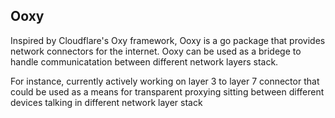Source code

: ## Ooxy

Inspired by Cloudflare's Oxy framework, Ooxy is a go package that provides network connectors for the internet. Ooxy can be used as a bridege to handle communicatation between different network layers stack.

For instance, currently actively working on layer 3 to layer 7 connector that could be used as a means for transparent proxying sitting between different devices talking in different network layer stack
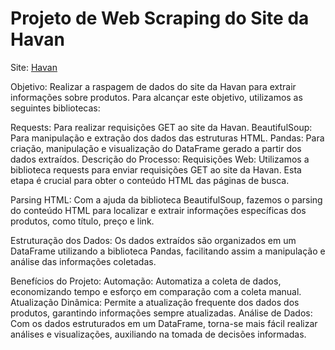 # **Projeto de Web Scraping do Site da Havan**
Site: [Havan](https://www.havan.com.br/)

Objetivo: Realizar a raspagem de dados do site da Havan para extrair informações sobre produtos. Para alcançar este objetivo, utilizamos as seguintes bibliotecas:

Requests: Para realizar requisições GET ao site da Havan.
BeautifulSoup: Para manipulação e extração dos dados das estruturas HTML.
Pandas: Para criação, manipulação e visualização do DataFrame gerado a partir dos dados extraídos.
Descrição do Processo:
Requisições Web: Utilizamos a biblioteca requests para enviar requisições GET ao site da Havan. Esta etapa é crucial para obter o conteúdo HTML das páginas de busca.

Parsing HTML: Com a ajuda da biblioteca BeautifulSoup, fazemos o parsing do conteúdo HTML para localizar e extrair informações específicas dos produtos, como título, preço e link.

Estruturação dos Dados: Os dados extraídos são organizados em um DataFrame utilizando a biblioteca Pandas, facilitando assim a manipulação e análise das informações coletadas.

Benefícios do Projeto:
Automação: Automatiza a coleta de dados, economizando tempo e esforço em comparação com a coleta manual.
Atualização Dinâmica: Permite a atualização frequente dos dados dos produtos, garantindo informações sempre atualizadas.
Análise de Dados: Com os dados estruturados em um DataFrame, torna-se mais fácil realizar análises e visualizações, auxiliando na tomada de decisões informadas.

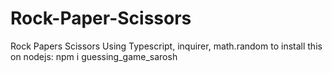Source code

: # Rock-Paper-Scissors
Rock Papers Scissors Using Typescript, inquirer, math.random
to install this on nodejs: npm i guessing_game_sarosh
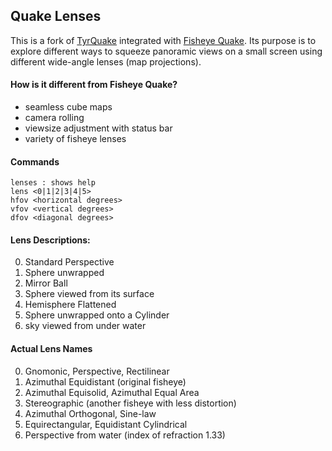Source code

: ## Quake Lenses

This is a fork of [TyrQuake](http://disenchant.net/engine.html) integrated with [Fisheye Quake](http://strlen.com/gfxengine/fisheyequake/). Its purpose is to explore different ways to squeeze panoramic views on a small screen using different wide-angle lenses (map projections).

#### How is it different from Fisheye Quake?
* seamless cube maps
* camera rolling
* viewsize adjustment with status bar
* variety of fisheye lenses

#### Commands
    lenses : shows help
    lens <0|1|2|3|4|5>
    hfov <horizontal degrees>
    vfov <vertical degrees>
    dfov <diagonal degrees>

#### Lens Descriptions:

0. Standard Perspective
1. Sphere unwrapped
2. Mirror Ball
3. Sphere viewed from its surface
4. Hemisphere Flattened
5. Sphere unwrapped onto a Cylinder
6. sky viewed from under water

#### Actual Lens Names
0. Gnomonic, Perspective, Rectilinear
1. Azimuthal Equidistant (original fisheye)
2. Azimuthal Equisolid, Azimuthal Equal Area
3. Stereographic (another fisheye with less distortion)
4. Azimuthal Orthogonal, Sine-law
5. Equirectangular, Equidistant Cylindrical
6. Perspective from water (index of refraction 1.33)
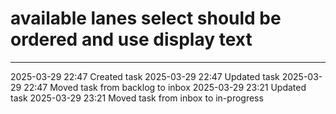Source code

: available lanes select should be ordered and use display text
===

---

2025-03-29 22:47	Created task
2025-03-29 22:47	Updated task
2025-03-29 22:47	Moved task from backlog to inbox
2025-03-29 23:21	Updated task
2025-03-29 23:21	Moved task from inbox to in-progress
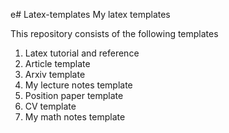 e# Latex-templates
My latex templates

This repository consists of the following templates

1. Latex tutorial and reference 
2. Article template
3. Arxiv template
4. My lecture notes template
5. Position paper template
6. CV template
7. My math notes template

++++++++++++++++++++

▶ What the task asks: Wherever the string "Pandas" appears in the records above, copy the line it sits in.

▶ Answer below:
Pandas: Para criação, manipulação e visualização do DataFrame gerado a partir dos dados extraídos.
Estruturação dos Dados: Os dados extraídos são organizados em um DataFrame utilizando a biblioteca Pandas, facilitando assim a manipulação e análise das informações coletadas.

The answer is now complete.